**EXERCISES TO COMPLETE**
1. In the lens deals thread, which months of 2014 does Ruined expect to bring huge deals?
2. Carry the lens deals thread forward from the point where it stops.

**PASSAGE PROVIDED**
# Lens deals suddenly dry up



## rlarsen (Mar 29, 2014)

As someone looking to save on a 70-200 f2.8 ll, the recent 20% midnight sale was a cruel tease. Suddenly it seems like all lens deals are gone, prices are up. We're told discount pricing will be stopped by Canon.
What's going on ?

I'll wait. A week, a month, six months ? I'm just going to wait. List prices are pretty damn high if you ask me.


----------



## Ruined (Mar 30, 2014)

Generally lens deals go hand-in-hand with the end of each quarter... To maximize quarterly profits

Essentially, the idea is that lens prices stay high at most times for professionals, who need may need a lens TODAY because they broke one of theirs. They cannot wait for a lens deal, they need to replace their broken lens. Canon makes more money on that sale than if they lopped $300 off the MSRP.

However, at the end of each quarter - and especially the end of the year - lens prices drop very low to entice people to buy who might not usually, and hence maximize profits.

So I would say June 2014 for some similar deals you saw in March 2014, then you will see huge deals in Nov-Dec 2014.


----------



## EricFiskCGD (Mar 30, 2014)

rlarsen said:


> As someone looking to save on a 70-200 f2.8 ll, the recent 20% midnight sale was a cruel tease. Suddenly it seems like all lens deals are gone, prices are up. We're told discount pricing will be stopped by Canon.
> What's going on ?
> 
> I'll wait. A week, a month, six months ? I'm just going to wait. List prices are pretty damn high if you ask me.



Where did you see these deals? I would like to know so I can book mark that site and lurk periodically around the dates Ruined suggested.


----------



## Jrnation109 (Mar 30, 2014)

**RECORDED INFORMATION**
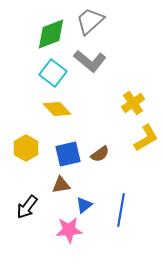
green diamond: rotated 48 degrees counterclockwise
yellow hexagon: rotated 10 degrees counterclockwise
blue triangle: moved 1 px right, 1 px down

**ANSWER LIST**
1. November and December 2014.

2.
EricFiskCGD said:


> rlarsen said:
> 
> 
> > As someone looking to save on a 70-200 f2.8 ll, the recent 20% midnight sale was a cruel tease. Suddenly it seems like all lens deals are gone, prices are up. We're told discount pricing will be stopped by Canon.
> ...



This site... they always post deals on the home page when they are announced.


----------



## slclick (Mar 30, 2014)

They extended the 20% Refurb sale another two days, go to CanonPriceWatch.com and setup a notification.


----------



## Steve (Mar 30, 2014)

rlarsen said:


> As someone looking to save on a 70-200 f2.8 ll, the recent 20% midnight sale was a cruel tease. Suddenly it seems like all lens deals are gone, prices are up. We're told discount pricing will be stopped by Canon.
> What's going on ?
> 
> I'll wait. A week, a month, six months ? I'm just going to wait. List prices are pretty damn high if you ask me.



Buy used. Ebay completed listings show that the 70-200 2.8 IS II is averaging around 1900-2000. There's your 20%.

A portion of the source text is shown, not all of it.